A 4 km du bourg la chapelle de Kerdevot attire en été quantité de touristes. Chaque année s'y déroule, le dimanche qui suit le 8 septembre, le pardon le plus renommé et le plus fréquenté des environs de Quimper. Son origine est difficile à préciser. La tradition dit que ce fut à la suite de la peste qui, au 6-ème siècle, fit des ravages en Armorique, notamment à Elliant.

Ce fléau a été popularisé par la publication dans « Barzaz Breiz » de la ballade bretonne, très ancienne, la « peste d'Elliant ». C'est la chanson lugubre d'une femme traînant dans une charrette vers le cimetière le corps de ses neuf fils pendant que le père, pris d'un accès de folie, suit en sifflant le triste convoi.
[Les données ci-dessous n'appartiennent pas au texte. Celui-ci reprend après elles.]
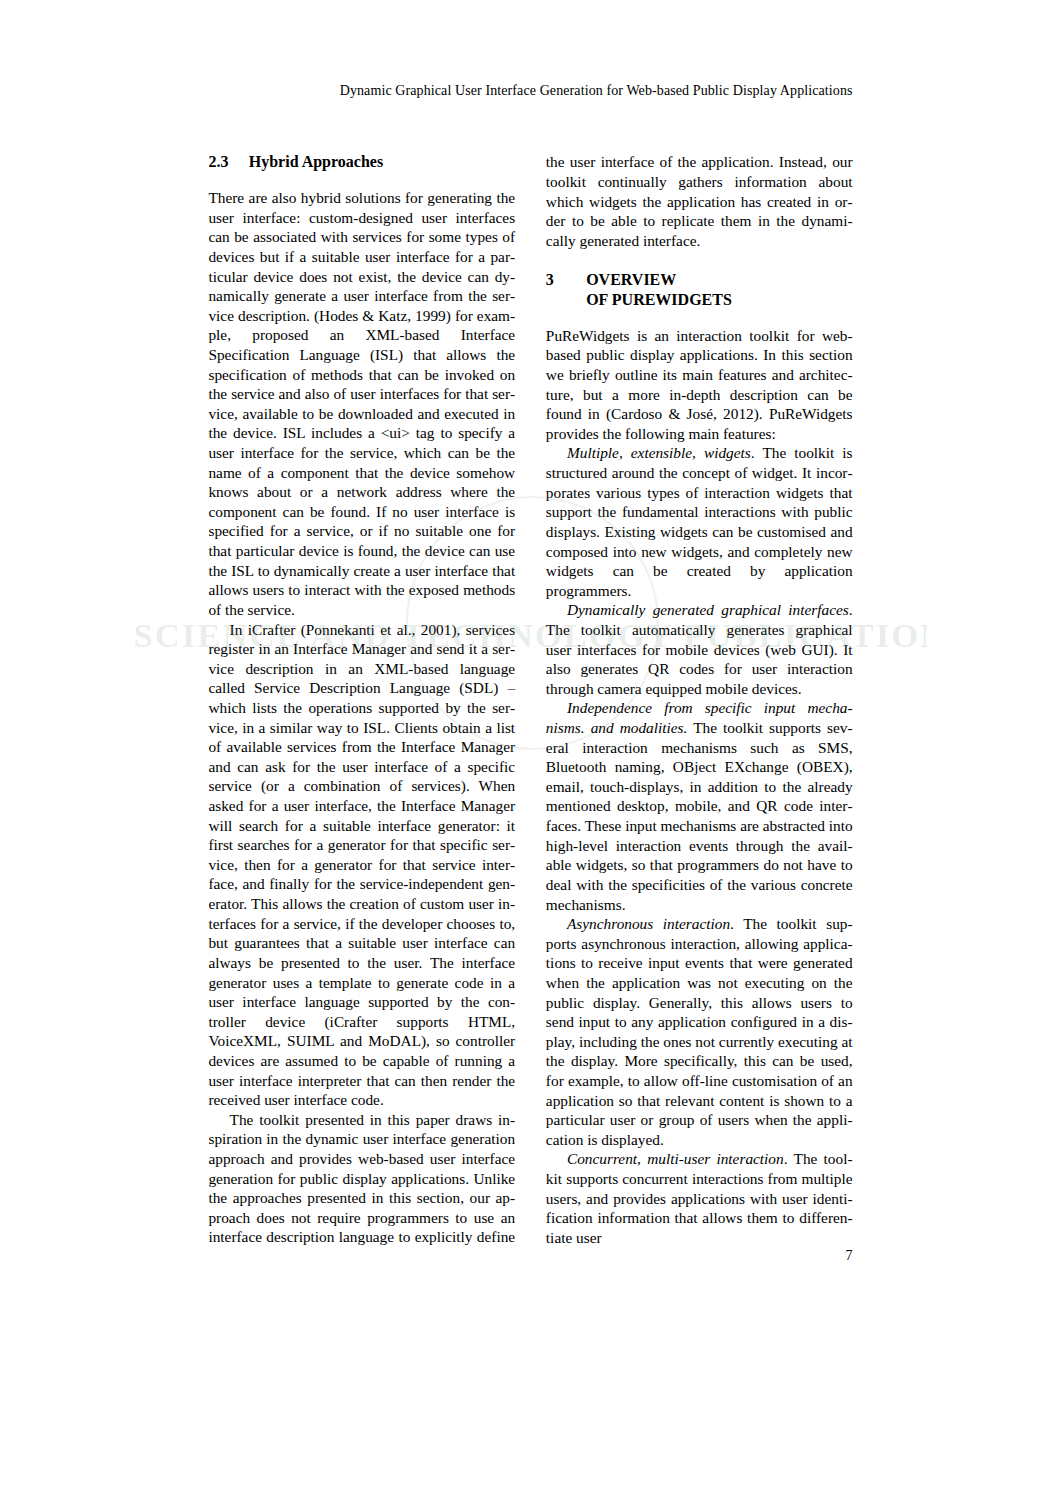Dynamic Graphical User Interface Generation for Web-based Public Display Applications
SCIENCE AND TECHNOLOGY PUBLICATIONS
2.3 Hybrid Approaches
There are also hybrid solutions for generating the user interface: custom-designed user interfaces can be associated with services for some types of devices but if a suitable user interface for a particular device does not exist, the device can dynamically generate a user interface from the service description. (Hodes & Katz, 1999) for example, proposed an XML-based Interface Specification Language (ISL) that allows the specification of methods that can be invoked on the service and also of user interfaces for that service, available to be downloaded and executed in the device. ISL includes a <ui> tag to specify a user interface for the service, which can be the name of a component that the device somehow knows about or a network address where the component can be found. If no user interface is specified for a service, or if no suitable one for that particular device is found, the device can use the ISL to dynamically create a user interface that allows users to interact with the exposed methods of the service.
In iCrafter (Ponnekanti et al., 2001), services register in an Interface Manager and send it a service description in an XML-based language called Service Description Language (SDL) – which lists the operations supported by the service, in a similar way to ISL. Clients obtain a list of available services from the Interface Manager and can ask for the user interface of a specific service (or a combination of services). When asked for a user interface, the Interface Manager will search for a suitable interface generator: it first searches for a generator for that specific service, then for a generator for that service interface, and finally for the service-independent generator. This allows the creation of custom user interfaces for a service, if the developer chooses to, but guarantees that a suitable user interface can always be presented to the user. The interface generator uses a template to generate code in a user interface language supported by the controller device (iCrafter supports HTML, VoiceXML, SUIML and MoDAL), so controller devices are assumed to be capable of running a user interface interpreter that can then render the received user interface code.
The toolkit presented in this paper draws inspiration in the dynamic user interface generation approach and provides web-based user interface generation for public display applications. Unlike the approaches presented in this section, our approach does not require programmers to use an interface description language to explicitly define the user interface of the application. Instead, our toolkit continually gathers information about which widgets the application has created in order to be able to replicate them in the dynamically generated interface.
3 OVERVIEW
OF PUREWIDGETS
PuReWidgets is an interaction toolkit for web-based public display applications. In this section we briefly outline its main features and architecture, but a more in-depth description can be found in (Cardoso & José, 2012). PuReWidgets provides the following main features:
Multiple, extensible, widgets. The toolkit is structured around the concept of widget. It incorporates various types of interaction widgets that support the fundamental interactions with public displays. Existing widgets can be customised and composed into new widgets, and completely new widgets can be created by application programmers.
Dynamically generated graphical interfaces. The toolkit automatically generates graphical user interfaces for mobile devices (web GUI). It also generates QR codes for user interaction through camera equipped mobile devices.
Independence from specific input mechanisms. and modalities. The toolkit supports several interaction mechanisms such as SMS, Bluetooth naming, OBject EXchange (OBEX), email, touch-displays, in addition to the already mentioned desktop, mobile, and QR code interfaces. These input mechanisms are abstracted into high-level interaction events through the available widgets, so that programmers do not have to deal with the specificities of the various concrete mechanisms.
Asynchronous interaction. The toolkit supports asynchronous interaction, allowing applications to receive input events that were generated when the application was not executing on the public display. Generally, this allows users to send input to any application configured in a display, including the ones not currently executing at the display. More specifically, this can be used, for example, to allow off-line customisation of an application so that relevant content is shown to a particular user or group of users when the application is displayed.
Concurrent, multi-user interaction. The toolkit supports concurrent interactions from multiple users, and provides applications with user identification information that allows them to differentiate user
7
Notre-Dame arrêta le fléau sur les confins du Grand-Ergué et les habitants, en reconnaissance, lui érigèrent ce sanctuaire.

Vue arrière de la chapelle
Vue arrière de la chapelle

La chapelle actuelle, qui a dû succéder à une plus ancienne, est un grand et bel édifice du 15ème siècle, de style gothique. Le clocher, abattu par la foudre, a été refait en 1702. Sa flèche est gothique. L'intérieur est remarquable par la hauteur de sa nef (13 m.), par ses colonnes rondes et ses 2 grosses piles qui soutenaient l'arc triomphal et par sa merveilleuse architecture.

Ce qui fait la richesse de Kerdevot, c'est le splendide retable anversois du 16-ème siècle, renfermant 4 panneaux consacrés à la vie de la Vierge ; 2 autres panneaux ont été ajoutés au 17-ème siècle. Il forme un tableau de 6 panneaux, mesurant 3,12 m sur 1,70 m. L'ensemble est si étrange et saisissant qu'on a voulu y voir le résultat d'une œuvre mystérieuse : celle d'un jeune paysan, ou d'un jeune marin travaillant en secret dans la cale de son bateau.

 
Ergué-Gabéric - Chevet de la chapelle Notre-Dame de Kerdévot (Bigot)
Ergué-Gabéric - Chevet de la chapelle Notre-Dame de Kerdévot (Bigot)

Le vrai mot est que c'est là un travail des ateliers d'Anvers, dont on ne trouve que deux exemplaires en France : à la cathédrale de Rennes et dans l'église St-Germain-l'Auxerrois à Paris, et un exemplaire à Cracovie en Pologne. La tradition orale raconte que cette pièce fut amenée par mer au port de Quimper.

Les 4 tableaux primitifs montrent la naissance du Christ, la mort de la vierge, ses funérailles, son Couronnement. Les deux autres concernent l'adoration des mages et la Présentation de Jésus au Temple.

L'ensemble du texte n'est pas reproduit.